Constructing jargon in Standard Costing
Accountants have an unusual way of constructing jargon in standard costing. They take up to four common words, mostly nouns, string them together to make an accounting term and then use the initials. Their simplest variance is called Direct Material Cost Variance or DMCV.
Direct is superfluous here because indirect is meaningless in this context. Material brings connotations of textile fabric or importance as in ‘material difference’. Neither of these applies. Nor does the abstract: ‘she’s certainly college material’. Material here is the product being used in the factory. Only an accountant could guess. Finally cost is not cost at all, but as I will show later has three or five components.
Then they proceed to make the simple as complicated as possible. A non-accountant would calculate the product variance or DMCV with a simple subtraction. But accountants prefer to have not one result (too easy) but three. And then, they give the three variances, five different names: price, usage, yield, mix and sub-usage. For example they call the last one: Material Sub-usage Variance. Why five names when three would do? Their explanations cover whole chapters in text books.
One of their simpler explanations is: ‘sometimes the usage variance equals the yield variance, but not always’. The ‘not always’ here, requires accounting students to learn an obscure concept called RSQ: Revised Standard Quantity, giving this marvellous formula:
Direct Material Cost Variance = {(RSQ-AQ) X SP} + {(SQ-RSQ) X SP} + {AQ X (SP-AP)}
I note it so you can wonder at its complexity! Mix and yield variances need a chapter on their own. And sub-usage, as an official accounting term, how banal and vague can you get?
I will now move onto the most sophisticated variance: the Overhead Variance. To keep it complicated, accountants invent, not one, but two Overhead Variances: variable and fixed. Why two you might ask? Management wonders too.
One of the variances becomes the bizarre ‘variable variance’: the Variable Overhead Variance or VOV. VOV as you might know is an Italian egg liqueur invented by Gian Battista Pezziol, in 1845 well before the accounting profession took it up as an accounting term too. How weird is that?

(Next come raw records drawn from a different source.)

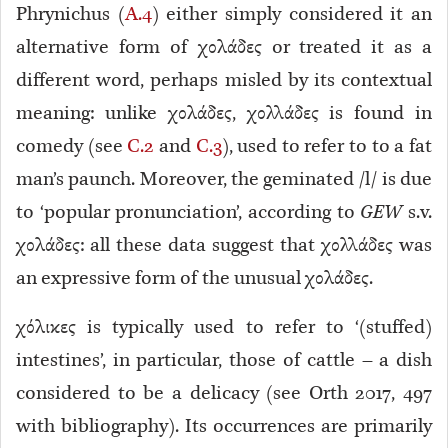
Phrynichus (
A.4
) either simply considered it an
alternative form of χολάδες or treated it as a
different word, perhaps misled by its contextual
meaning: unlike χολάδες, χολλάδες is found in
comedy
(see
C.2
and
C.3
), used to refer to to a fat
man’s paunch. Moreover, the geminated
/l/ is due
to ‘popular pronunciation’, according to
GEW
s.v.
χολάδες: all these data suggest that χολλάδες was
an expressive form of the unusual χολάδες.
χόλικες is typically used to refer to ‘(stuffed)
intestines’, in particular, those of cattle – a dish
considered to be a delicacy (see Orth 2017, 497
with bibliography). Its occurrences are primarily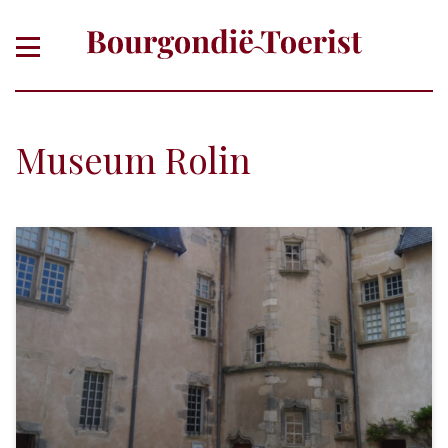
Museum Rolin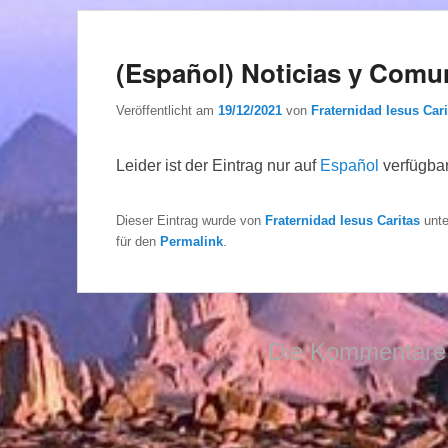
(Español) Noticias y Comun
Veröffentlicht am
19/12/2021
von
Fraternidad Iesus Cari
Leider ist der Eintrag nur auf
Español
verfügbar
Dieser Eintrag wurde von
Fraternidad Iesus Caritas
unt
für den
Permalink
.
Die Kommentare 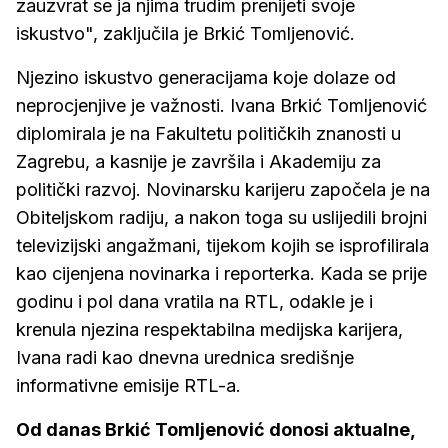
zauzvrat se ja njima trudim prenijeti svoje
iskustvo", zaključila je Brkić Tomljenović.
Njezino iskustvo generacijama koje dolaze od
neprocjenjive je važnosti. Ivana Brkić Tomljenović
diplomirala je na Fakultetu političkih znanosti u
Zagrebu, a kasnije je završila i Akademiju za
politički razvoj. Novinarsku karijeru započela je na
Obiteljskom radiju, a nakon toga su uslijedili brojni
televizijski angažmani, tijekom kojih se isprofilirala
kao cijenjena novinarka i reporterka. Kada se prije
godinu i pol dana vratila na RTL, odakle je i
krenula njezina respektabilna medijska karijera,
Ivana radi kao dnevna urednica središnje
informativne emisije RTL-a.
Od danas Brkić Tomljenović donosi aktualne,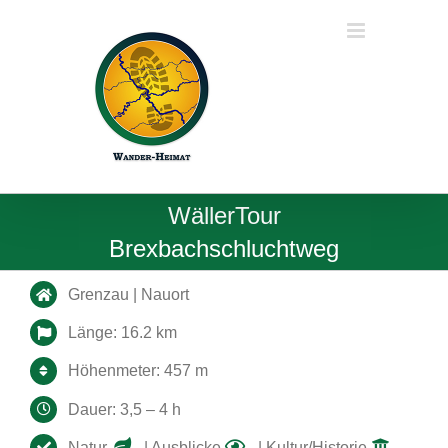
Zum
Inhalt
springen
WällerTour
Brexbachschluchtweg
Grenzau | Nauort
Länge: 16.2 km
Höhenmeter: 457 m
Dauer: 3,5 – 4 h
Natur
| Ausblicke
| Kultur/Historie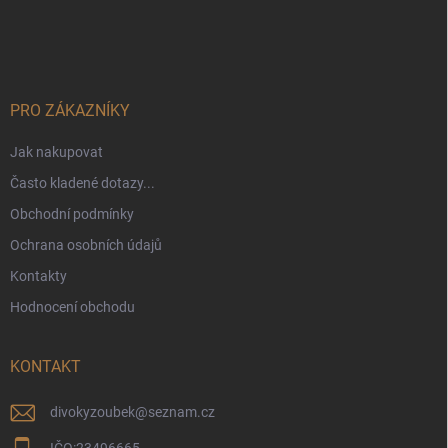
Z
á
p
a
t
í
PRO ZÁKAZNÍKY
Jak nakupovat
Často kladené dotazy...
Obchodní podmínky
Ochrana osobních údajů
Kontakty
Hodnocení obchodu
KONTAKT
divokyzoubek
@
seznam.cz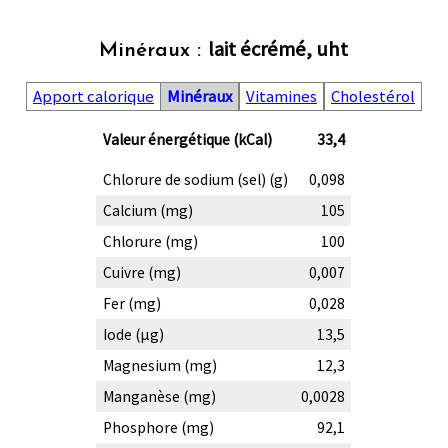
lait écrémé, uht
Minéraux :
Apport calorique
Minéraux
Vitamines
Cholestérol
Valeur énergétique (kCal)
33,4
Chlorure de sodium (sel) (g)
0,098
Calcium (mg)
105
Chlorure (mg)
100
Cuivre (mg)
0,007
Fer (mg)
0,028
Iode (µg)
13,5
Magnesium (mg)
12,3
Manganèse (mg)
0,0028
Phosphore (mg)
92,1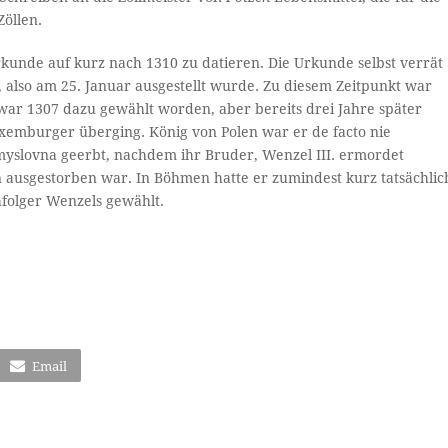
öllen.
unde auf kurz nach 1310 zu datieren. Die Urkunde selbst verrät
, also am 25. Januar ausgestellt wurde. Zu diesem Zeitpunkt war
war 1307 dazu gewählt worden, aber bereits drei Jahre später
Luxemburger überging. König von Polen war er de facto nie
emyslovna geerbt, nachdem ihr Bruder, Wenzel III. ermordet
 ausgestorben war. In Böhmen hatte er zumindest kurz tatsächlic
hfolger Wenzels gewählt.
Email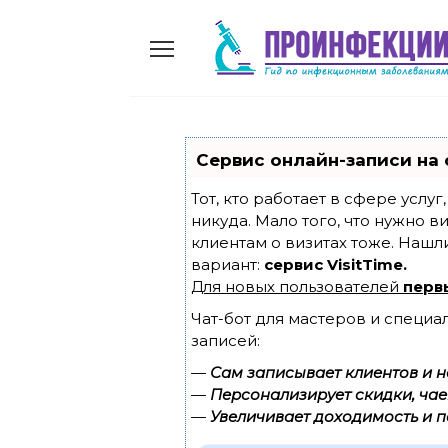
Skip
to
content
Сервис онлайн-записи на 
Тот, кто работает в сфере услу
никуда. Мало того, что нужно в
клиентам о визитах тоже. Наш
вариант:
сервис VisitTime.
Для новых пользователей
перв
Чат-бот для мастеров и специа
записей:
—
Сам записывает клиентов и н
—
Персонализирует скидки, чае
—
Увеличивает доходимость и п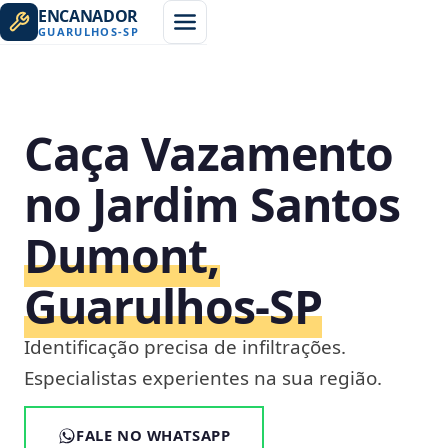
ENCANADOR
GUARULHOS
-
SP
Caça Vazamento
no Jardim Santos
Dumont,
Guarulhos‑SP
Identificação precisa de infiltrações.
Especialistas experientes na sua região.
FALE NO WHATSAPP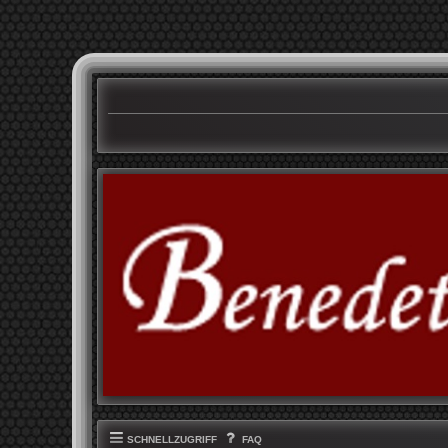
SCHNELLZUGRIFF
FAQ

Accountants then explain the four variances they create for the Fixed Overhead Variance: Fixed Overhead Expenditure Variance, Fixed Overhead Efficiency Variance, Fixed Overhead Volume Variance, and Fixed Overhead Capacity Variance. You can see they again use their unusual jargon technique and string four words together, I suppose in their eyes, to make it consistent.
I often wonder whether this quote by David Ogilvy, the late British advertising tycoon and founder of Ogilvy & Mather, applies to some members of the accounting profession: [1]
“Our business is infested with idiots who try to impress by using pretentious jargon”.